Vectorization and Minimization of Memory Footprint for Linear High-Order Discontinuous Galerkin Schemes | ChEESE - Centre of Excellence for Exascale Supercomputing in the area of the Solid Earth

Type of publication

Publication in Conference Proceedings/Workshop

Year of publication

2020

Publisher

2020 IEEE International Parallel and Distributed Processing Symposium Workshops

Link to the publication

https://ieeexplore.ieee.org/document/9150350

Link to the repository

https://arxiv.org/abs/2003.12787

Authors

Jean-Matthieu Gallard, Leonhard Rannabauer, Anne Reinarz and Michael Bader

Citation

Gallard, J., Rannabauer, L., Reinarz, A., & Bader, M. (2020).
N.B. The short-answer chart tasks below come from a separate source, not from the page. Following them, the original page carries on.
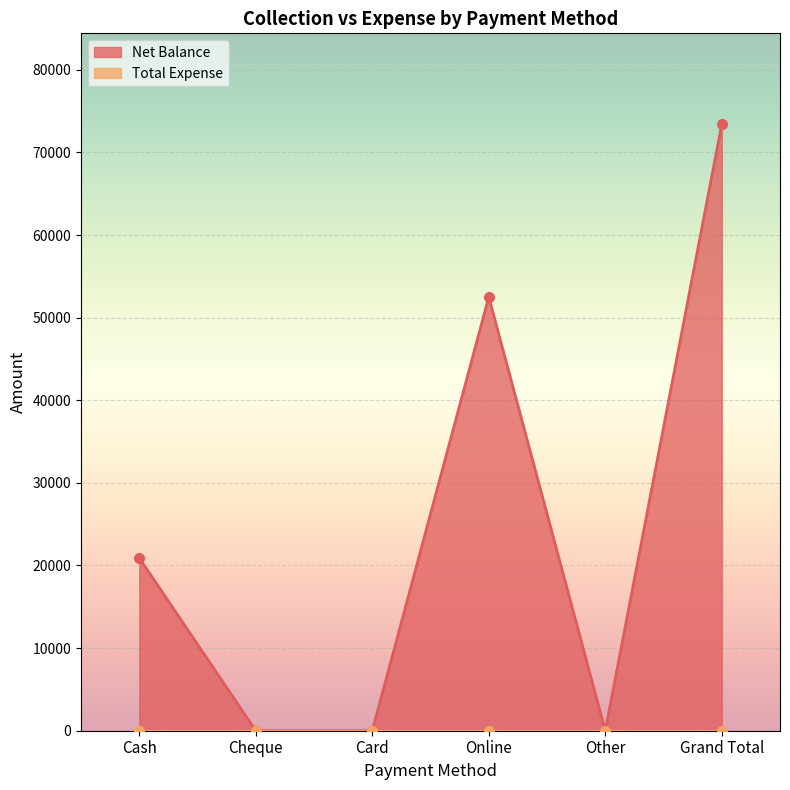

Where is the first local minimum?

Other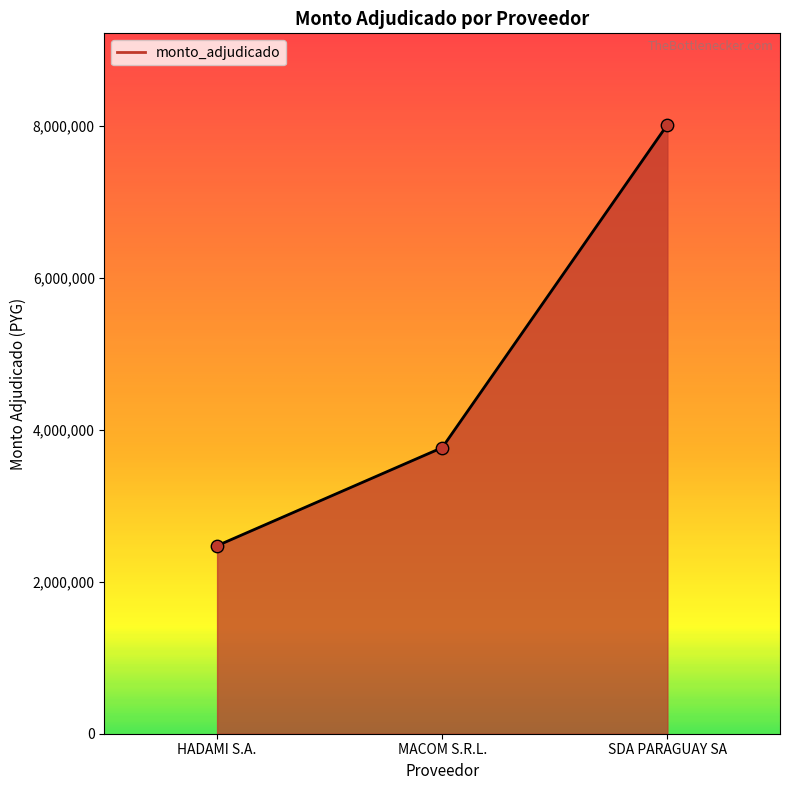

Between SDA PARAGUAY SA and MACOM S.R.L., which is larger?

SDA PARAGUAY SA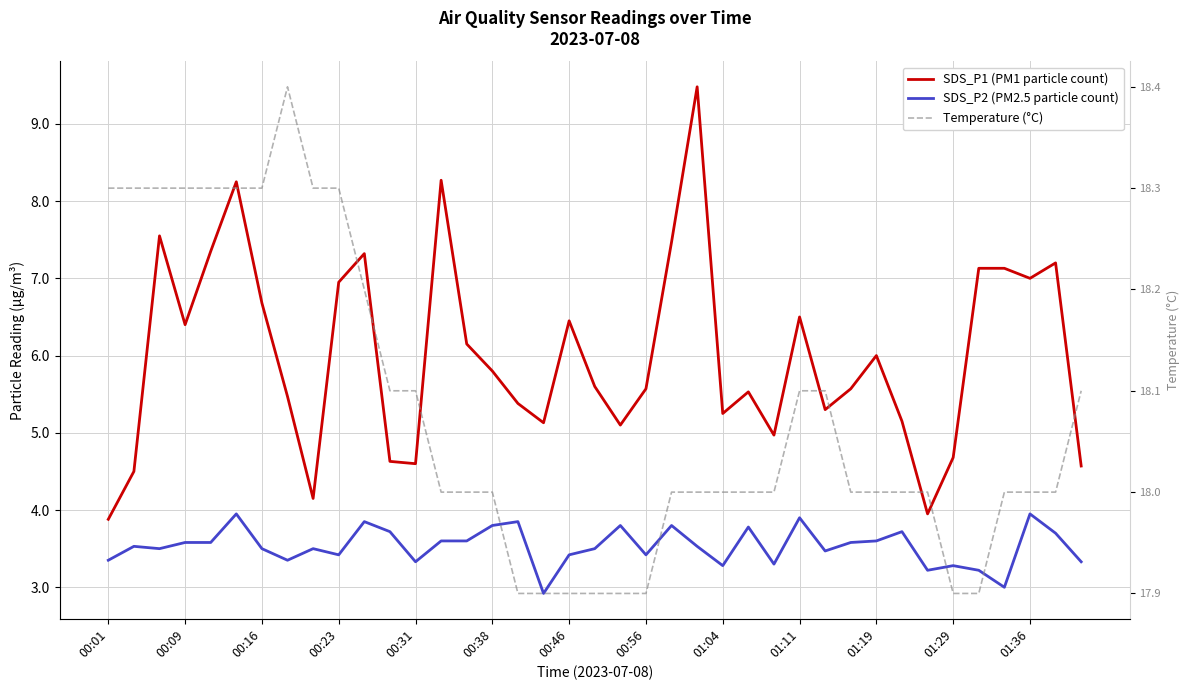

What is the value of the SDS_P1 (PM1 particle count) point at the 22nd from the left?

5.6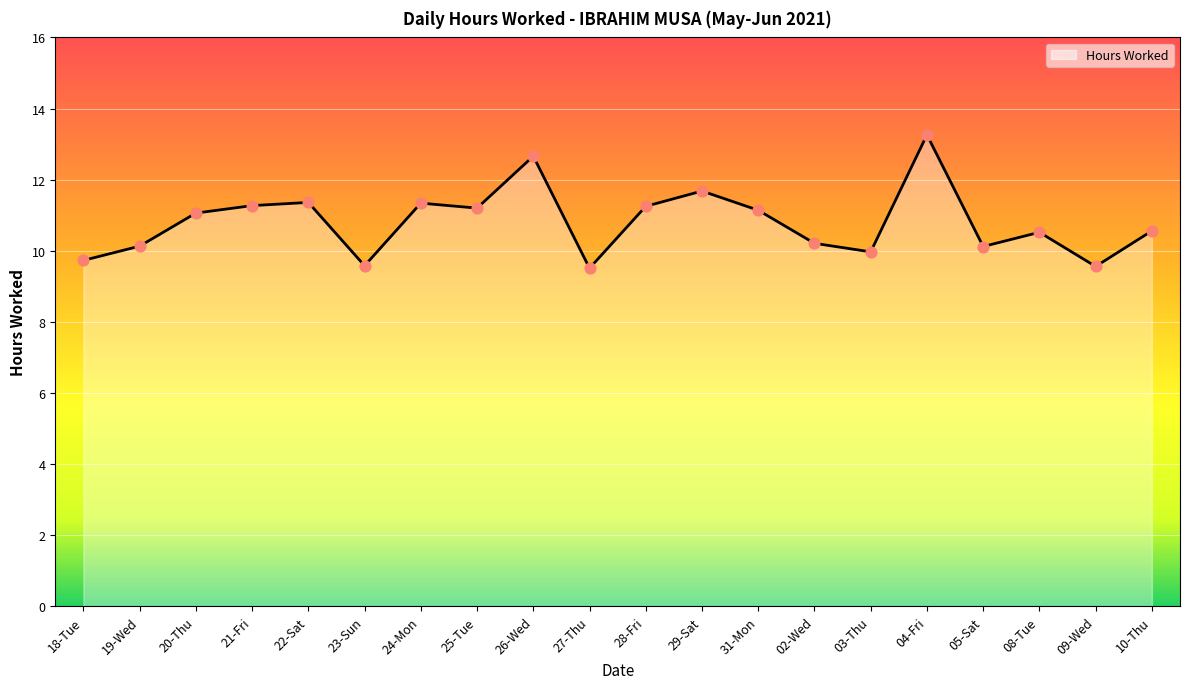

Between 24-Mon and 18-Tue, which is larger?

24-Mon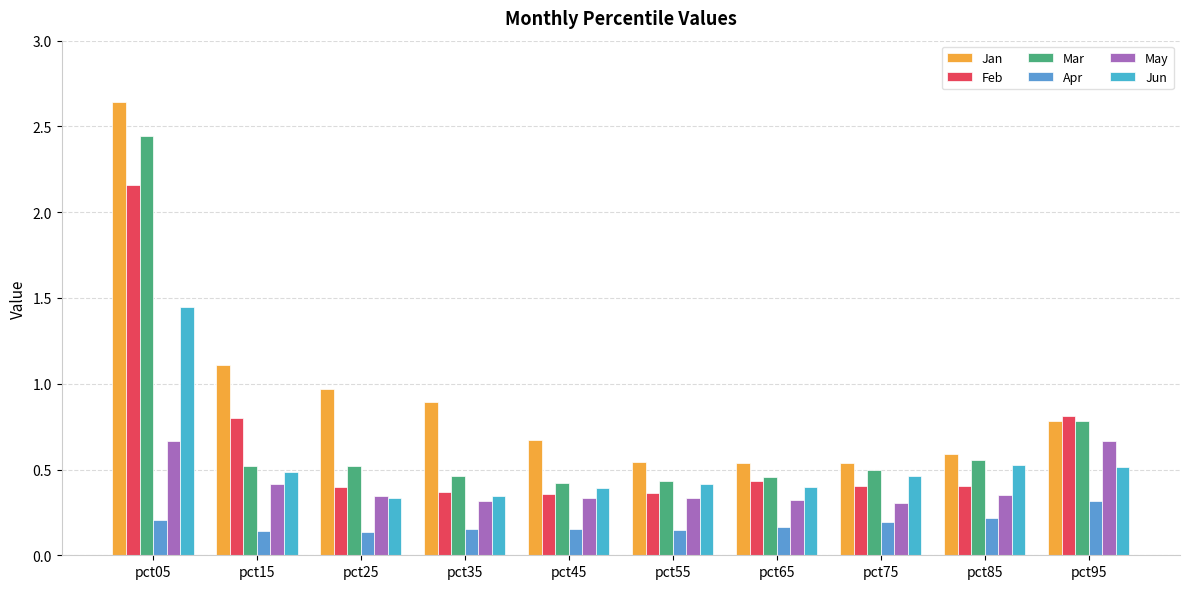

Count the Feb values in the range 0 to 1.

9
Vectorization and Minimization of Memory Footprint for Linear High-Order Discontinuous Galerkin Schemes. 2020 IEEE International Parallel and Distributed Processing Symposium Workshops (IPDPSW), 711-720.

Short summary

We present a sequence of optimizations to the performance-critical compute kernels of the high-order discontinuous Galerkin solver of the hyperbolic PDE engine ExaHyPE – successively tackling bottlenecks due to SIMD operations, cache hierarchies and restrictions in the software design. Starting from a generic scalar implementation of the numerical scheme, our first optimized variant applies state-ofthe-art optimization techniques by vectorizing loops, improving the data layout and using Loop-over-GEMM to perform tensor contractions via highly optimized matrix multiplication functions provided by the LIBXSMM library. We show that memory stalls due to a memory footprint exceeding our L2 cache size hindered the vectorization gains. We therefore introduce a new kernel that applies a sum factorization approach to reduce the kernel’s memory footprint and improve its cache locality. With the L2 cache bottleneck removed, we were able to exploit additional vectorization opportunities, by introducing a hybrid Array-of-Structure-of-Array data layout that solves the data layout conflict between matrix multiplications kernels and the
point-wise functions to implement PDE-specific terms. With this last kernel, evaluated in a benchmark simulation at
high polynomial order, only 2% of the floating point operations are still performed using scalar instructions and 22.5% of the available performance is achieved.